Tribesmen Launch New Attack on Yemen Oil Pipeline

Tribesmen Launch New Attack on Yemen Oil Pipeline

Yemeni tribesmen launched a fresh attack on a key pipeline overnight, interrupting the flow of oil and forcing troops to deploy as technicians were blocked from repairing the installation, officials said Thursday.

The attack in the Sarwah area of Marib province, 170 kilometres (105 miles) east of the capital Sanaa, was the second time the pipeline has been targeted in less than a fortnight.

An official said armed members of tribes also cut off the road leading to the damaged pipeline to prevent technical teams from reaching the site and carrying out repair works.

Yemeni army troops were deployed to reopen the road, he said on condition of anonymity.

Tribesmen from Marib have frequently attacked the pipeline to pressure the central government in Sanaa to release several of their arrested comrades.
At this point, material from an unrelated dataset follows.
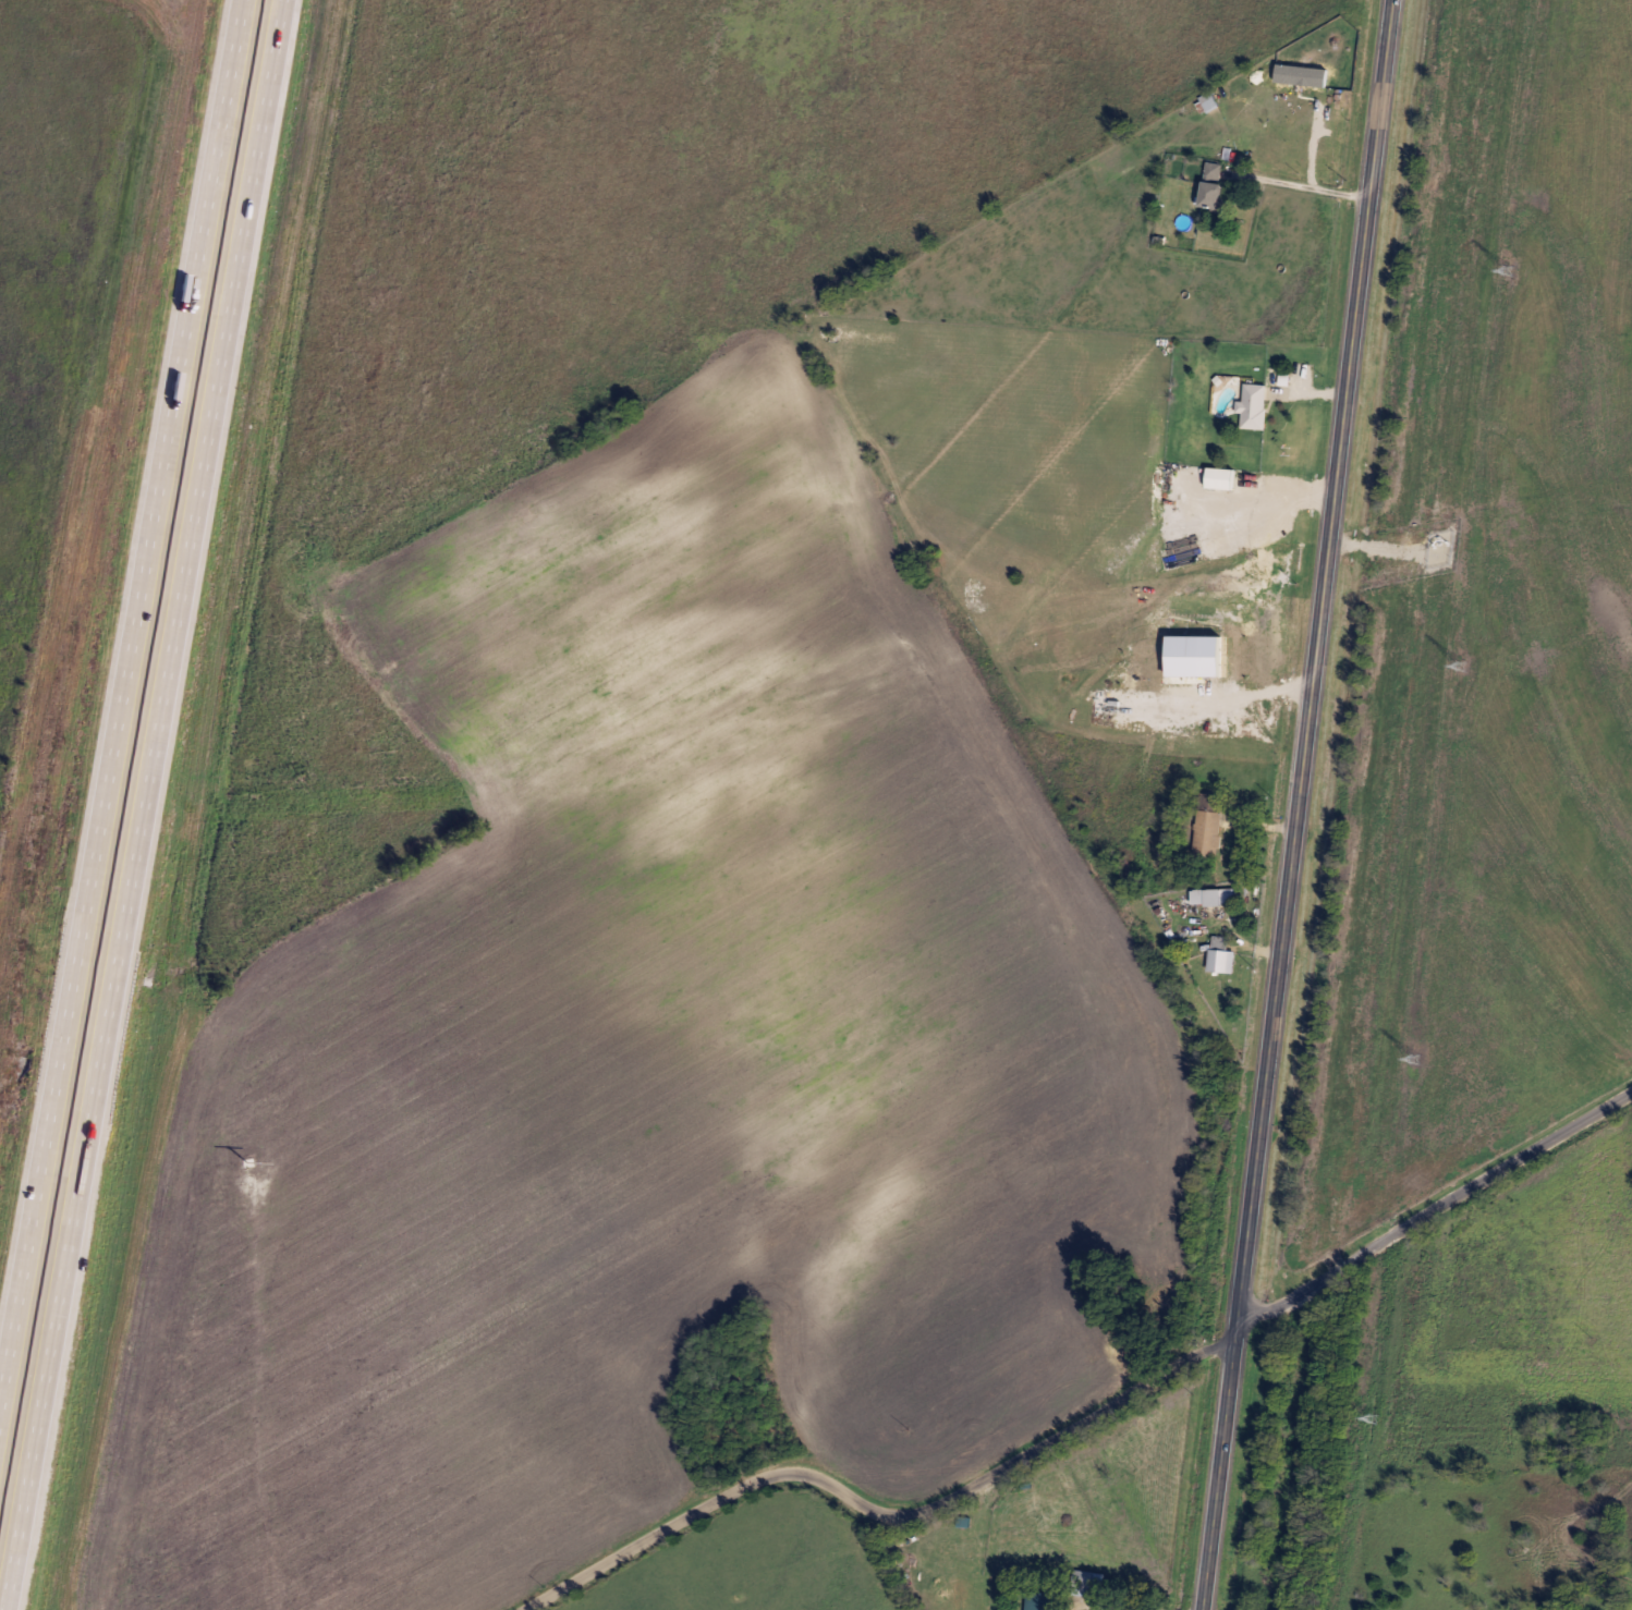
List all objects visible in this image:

On June 13, a soldier was killed in clashes with the tribesmen after they attacked the 320-kilometre long pipeline.

Electricity Minister Saleh Sumai has blamed loyalists of former president Ali Abdullah Saleh, who was forced to step down early last year after being in power since 1978, for carrying out the attacks to destabilise the country.

In December, the army launched an offensive against tribesmen suspected of being behind these attacks, sparking clashes in which 17 people were killed.

Yemen, an impoverished Arabian Peninsula country, produces 300,000 barrels of oil per day and relies on its exports to fund the state budget at a time when the political crisis and rising insecurity have brought its economy to the brink of collapse.

Lost oil production due to pipeline attacks in the east cost the government more than $1 billion (746 million euros) in 2012, as exports fell by 4.5 percent, official figures say.